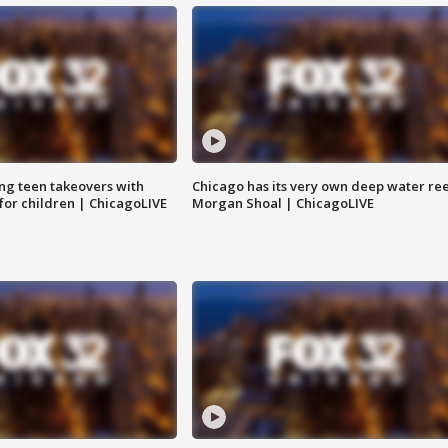
ng teen takeovers with
Chicago has its very own deep water ree
 for children | ChicagoLIVE
Morgan Shoal | ChicagoLIVE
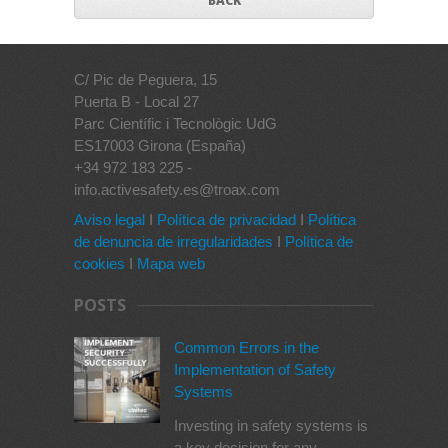
BACK
C/ Pic de Peguera, 15
Puerta B - Local 27
Parc Científic i Tecnològic UdG
ES17003 Girona (España)
+34 972 183 225 -
info.activesafety.es@troax.com
Aviso legal
I
Política de privacidad
I
Política
de denuncia de irregularidades
I
Política de
cookies
I
Mapa web
POSTS
Common Errors in the
Implementation of Safety
Systems
Investing in safety systems is
a key decision for any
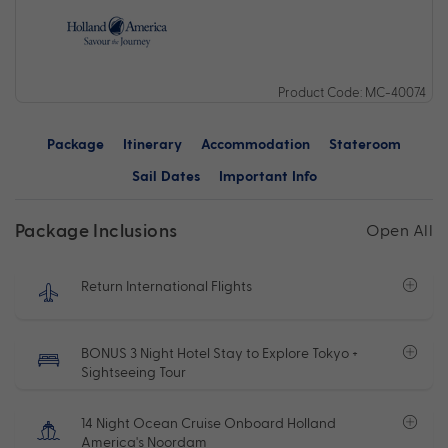
Product Code: MC-40074
Package
Itinerary
Accommodation
Stateroom
Sail Dates
Important Info
Package Inclusions
Open All
Return International Flights
BONUS 3 Night Hotel Stay to Explore Tokyo +
Sightseeing Tour
14 Night Ocean Cruise Onboard Holland
America's Noordam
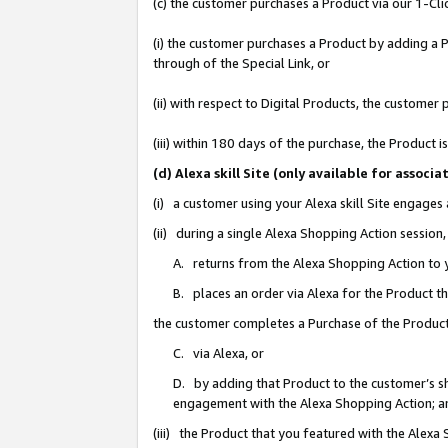
(c) the customer purchases a Product via our 1-Clic
(i) the customer purchases a Product by adding a Pr
through of the Special Link, or
(ii) with respect to Digital Products, the custom
(iii) within 180 days of the purchase, the Product
(d) Alexa skill Site (only available for asso
(i) a customer using your Alexa skill Site engages
(ii) during a single Alexa Shopping Action sessio
A. returns from the Alexa Shopping Action to y
B. places an order via Alexa for the Product t
the customer completes a Purchase of the Product
C. via Alexa, or
D. by adding that Product to the customer’s sho
engagement with the Alexa Shopping Action; a
(iii) the Product that you featured with the Alexa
================
[AIM OF THE TASK]: What number of lines in the data contain the word "Site"? Give the number and nothing else.

[RESPONSE AREA]: 2